**Task details**
Reproduce word for word the lines between those holding "Other flight options" and "s a product", inclusive, and nothing else from the data below.

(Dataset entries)
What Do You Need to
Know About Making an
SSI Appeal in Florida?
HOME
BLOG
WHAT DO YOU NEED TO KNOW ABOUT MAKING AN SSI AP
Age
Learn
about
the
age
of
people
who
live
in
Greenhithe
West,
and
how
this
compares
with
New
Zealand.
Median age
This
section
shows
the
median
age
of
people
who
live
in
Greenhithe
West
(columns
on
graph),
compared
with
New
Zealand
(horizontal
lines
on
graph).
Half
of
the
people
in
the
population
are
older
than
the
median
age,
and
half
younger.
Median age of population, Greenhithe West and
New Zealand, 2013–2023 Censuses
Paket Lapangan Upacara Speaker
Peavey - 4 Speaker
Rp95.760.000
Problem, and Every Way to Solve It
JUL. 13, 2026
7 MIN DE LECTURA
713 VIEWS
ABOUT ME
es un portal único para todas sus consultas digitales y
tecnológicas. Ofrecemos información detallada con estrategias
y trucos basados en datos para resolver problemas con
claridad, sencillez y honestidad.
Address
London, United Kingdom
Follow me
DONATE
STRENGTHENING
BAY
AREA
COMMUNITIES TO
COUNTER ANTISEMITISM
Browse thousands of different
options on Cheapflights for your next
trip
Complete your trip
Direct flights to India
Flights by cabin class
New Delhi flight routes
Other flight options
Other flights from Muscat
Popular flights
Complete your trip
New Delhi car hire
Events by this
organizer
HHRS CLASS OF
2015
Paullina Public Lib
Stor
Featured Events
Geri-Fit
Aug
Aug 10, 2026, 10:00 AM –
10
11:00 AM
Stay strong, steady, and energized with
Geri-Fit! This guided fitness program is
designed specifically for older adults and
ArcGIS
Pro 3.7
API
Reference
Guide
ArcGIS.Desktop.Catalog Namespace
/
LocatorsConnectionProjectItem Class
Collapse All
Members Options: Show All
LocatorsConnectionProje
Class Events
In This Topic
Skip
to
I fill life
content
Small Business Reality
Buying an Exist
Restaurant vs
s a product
---
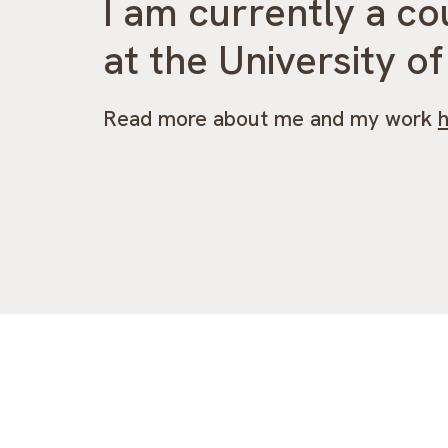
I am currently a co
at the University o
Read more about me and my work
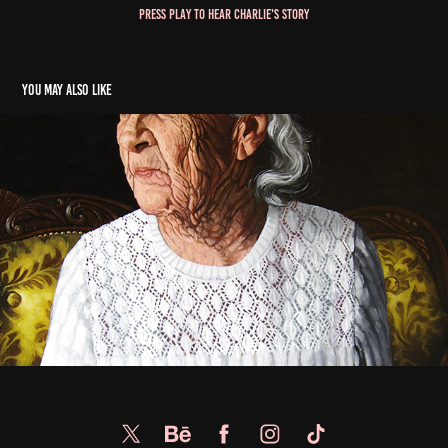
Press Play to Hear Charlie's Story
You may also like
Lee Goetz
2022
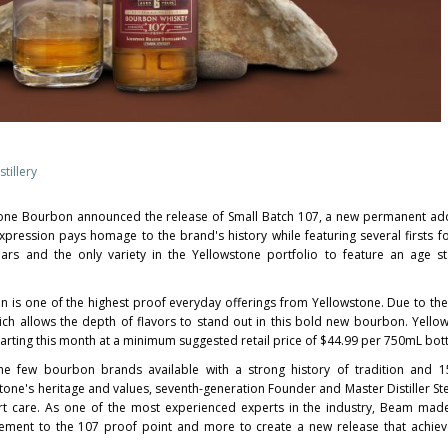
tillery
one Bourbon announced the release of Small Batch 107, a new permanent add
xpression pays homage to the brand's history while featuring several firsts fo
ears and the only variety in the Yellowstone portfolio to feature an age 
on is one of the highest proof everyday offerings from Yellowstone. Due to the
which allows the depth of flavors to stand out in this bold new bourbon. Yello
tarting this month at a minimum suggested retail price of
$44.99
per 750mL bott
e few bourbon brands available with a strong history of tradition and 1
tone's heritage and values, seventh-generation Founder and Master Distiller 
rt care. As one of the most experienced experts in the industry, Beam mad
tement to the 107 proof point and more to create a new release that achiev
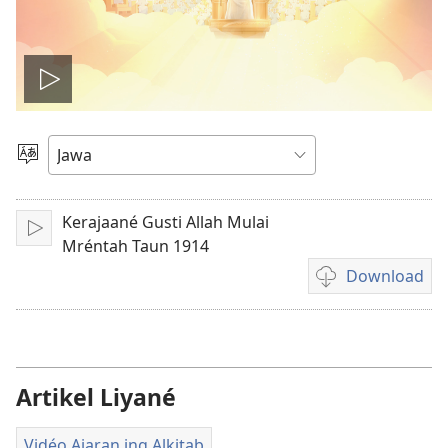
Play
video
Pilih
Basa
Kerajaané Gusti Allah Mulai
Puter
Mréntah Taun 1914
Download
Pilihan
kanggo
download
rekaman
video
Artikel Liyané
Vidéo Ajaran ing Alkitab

**Solution**
Other flight options
Other flights from Muscat
Popular flights
Complete your trip
New Delhi car hire
Events by this
organizer
HHRS CLASS OF
2015
Paullina Public Lib
Stor
Featured Events
Geri-Fit
Aug
Aug 10, 2026, 10:00 AM –
10
11:00 AM
Stay strong, steady, and energized with
Geri-Fit! This guided fitness program is
designed specifically for older adults and
ArcGIS
Pro 3.7
API
Reference
Guide
ArcGIS.Desktop.Catalog Namespace
/
LocatorsConnectionProjectItem Class
Collapse All
Members Options: Show All
LocatorsConnectionProje
Class Events
In This Topic
Skip
to
I fill life
content
Small Business Reality
Buying an Exist
Restaurant vs
s a product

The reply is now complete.